Three crucial seconds

A typical Tennessee football game lasts three hours, yet the key to most games lasts just three seconds.

If Vol defenders can get to the opposing quarterback in that amount of time, they figure he'll either take a sack or throw the ball so hurriedly that it will be intercepted or fall incomplete. Should the QB get four seconds or more, however, that gives him time to scan the field and find his most open receiver. This puts considerable pressure on Tennessee's secondary, so limiting the quarterback to three seconds in the pocket can make life much easier for Vol defensive backs.

"It'll help a lot," said senior defensive end Robert Ayers, UT's best pass rusher. "Right now the secondary looks like it's the strength of the team. We want to help those guys not have to cover four or five seconds. We want them to cover no more than three seconds.

"If we get to the quarterback in three seconds and make him throw the ball, we feel like the talent we've got back there (secondary) will make plays. We don't want them to be in situations where they're running with a receiver for four, five or six seconds. That's not good. That'll get you beat."

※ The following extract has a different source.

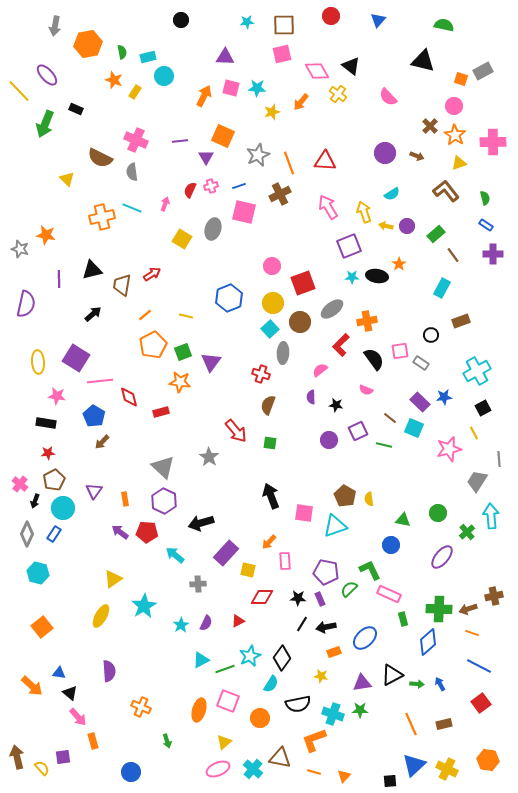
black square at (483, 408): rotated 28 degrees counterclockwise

Indeed. A weak pass rush contributed significantly to all four of Tennessee's 2007 losses. California completed 19 of 28 passes for 247 yards and two touchdowns in a 45-31 Game 1 pasting of UT. Florida completed 14 of 19 throws for 299 yards and two TDs in a 59-20 Game 3 annihilation of the Vols. Alabama completed 32 of 46 passes for 363 yards and three TDs in a 41-17 Game 7 drubbing of Tennessee. LSU completed 21 of 33 throws for 252 yards and a TD in beating the Vols 21-14 in the SEC Championship Game. The Big Orange managed one sack each against Alabama and LSU, zero against Cal and Florida.

Although Tennessee finished the '07 season with a half-decent total of 24 sacks, most of those came in three games – Kentucky (6), Arkansas State (4) and Wisconsin (3).

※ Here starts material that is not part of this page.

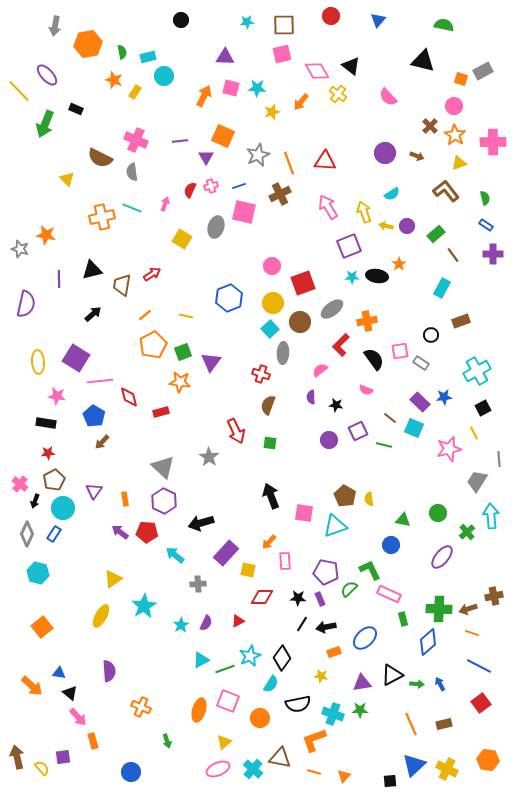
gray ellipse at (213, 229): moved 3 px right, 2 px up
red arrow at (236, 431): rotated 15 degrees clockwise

The obvious question: What must the front four do to upgrade its pass rush in 2008?

"Just come out every day in practice and listen to Coach Caldwell," Ayers said, referring to defensive ends coach Steve Caldwell. "He's one of the best coaches in the country ... So are Coach (Dan) Brooks, Coach (John) Chavis and Coach (Larry) Slade.

"If we just listen to our coaches in practice, everything else will fall into place. If we feed in to what they tell us and play as a unit, we'll be all right."

Of course, the Vol defense was "all right" last fall. Tennessee fans are hoping for better than that in 2008. Can the Vols deliver?

"You never know," Ayers said. "Every year you've got guys who are rated No. 1 that never turn out to be that way. And you've got guys who are the last of the bunch who turn out to be the best.

"We don't know what we've got compared to other schools. All we can do is go by what we see in practice. Come Sept. 1, we'll find out what we can do."